Records shown START
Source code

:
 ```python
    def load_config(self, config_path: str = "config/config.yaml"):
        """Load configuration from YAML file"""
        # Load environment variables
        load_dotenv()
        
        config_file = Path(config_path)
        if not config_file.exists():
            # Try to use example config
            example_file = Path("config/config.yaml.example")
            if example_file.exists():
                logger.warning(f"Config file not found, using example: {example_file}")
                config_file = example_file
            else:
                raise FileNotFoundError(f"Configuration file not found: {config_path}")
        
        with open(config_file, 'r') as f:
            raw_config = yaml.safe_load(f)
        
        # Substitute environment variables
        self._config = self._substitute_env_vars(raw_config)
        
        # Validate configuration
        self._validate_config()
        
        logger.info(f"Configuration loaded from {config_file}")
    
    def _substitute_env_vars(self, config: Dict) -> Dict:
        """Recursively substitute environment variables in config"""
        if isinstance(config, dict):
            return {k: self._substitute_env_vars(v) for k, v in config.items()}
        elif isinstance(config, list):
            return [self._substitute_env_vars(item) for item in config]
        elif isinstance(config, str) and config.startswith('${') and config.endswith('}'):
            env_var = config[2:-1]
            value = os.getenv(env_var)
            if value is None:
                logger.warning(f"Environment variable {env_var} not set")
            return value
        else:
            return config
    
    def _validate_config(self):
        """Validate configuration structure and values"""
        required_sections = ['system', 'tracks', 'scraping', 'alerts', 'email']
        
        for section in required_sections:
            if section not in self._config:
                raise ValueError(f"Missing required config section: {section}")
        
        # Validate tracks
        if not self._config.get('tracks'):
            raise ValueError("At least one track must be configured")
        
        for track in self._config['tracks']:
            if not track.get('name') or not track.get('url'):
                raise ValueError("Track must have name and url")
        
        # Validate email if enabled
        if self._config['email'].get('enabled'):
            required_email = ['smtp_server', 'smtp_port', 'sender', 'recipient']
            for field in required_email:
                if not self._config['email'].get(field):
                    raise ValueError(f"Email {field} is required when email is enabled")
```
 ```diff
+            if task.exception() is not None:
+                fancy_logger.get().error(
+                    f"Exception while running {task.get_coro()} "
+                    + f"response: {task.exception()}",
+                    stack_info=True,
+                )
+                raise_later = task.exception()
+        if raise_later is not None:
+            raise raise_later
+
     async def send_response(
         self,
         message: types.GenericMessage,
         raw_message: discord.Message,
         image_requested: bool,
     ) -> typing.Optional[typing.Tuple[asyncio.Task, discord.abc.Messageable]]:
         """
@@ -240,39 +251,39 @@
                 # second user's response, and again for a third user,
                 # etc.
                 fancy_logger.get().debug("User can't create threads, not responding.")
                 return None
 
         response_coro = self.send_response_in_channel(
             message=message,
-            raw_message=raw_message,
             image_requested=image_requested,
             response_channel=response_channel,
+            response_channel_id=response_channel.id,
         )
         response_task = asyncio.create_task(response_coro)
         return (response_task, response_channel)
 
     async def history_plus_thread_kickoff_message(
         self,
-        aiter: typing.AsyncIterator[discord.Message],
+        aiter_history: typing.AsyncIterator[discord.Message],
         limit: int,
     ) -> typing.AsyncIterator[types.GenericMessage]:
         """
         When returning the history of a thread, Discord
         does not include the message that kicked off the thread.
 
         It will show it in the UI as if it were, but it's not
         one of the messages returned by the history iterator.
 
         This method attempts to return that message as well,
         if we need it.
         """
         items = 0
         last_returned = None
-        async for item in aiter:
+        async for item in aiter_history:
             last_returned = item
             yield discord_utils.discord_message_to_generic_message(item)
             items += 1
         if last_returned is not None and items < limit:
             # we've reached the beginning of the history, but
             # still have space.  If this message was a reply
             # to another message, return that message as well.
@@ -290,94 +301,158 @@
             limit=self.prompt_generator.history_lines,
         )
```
Records shown END
§ Task:
Each line in the data where the string "typing" occurs should be identified and copied.

§ Reply to the exercise:
     ) -> typing.Optional[typing.Tuple[asyncio.Task, discord.abc.Messageable]]:
-        aiter: typing.AsyncIterator[discord.Message],
+        aiter_history: typing.AsyncIterator[discord.Message],
     ) -> typing.AsyncIterator[types.GenericMessage]:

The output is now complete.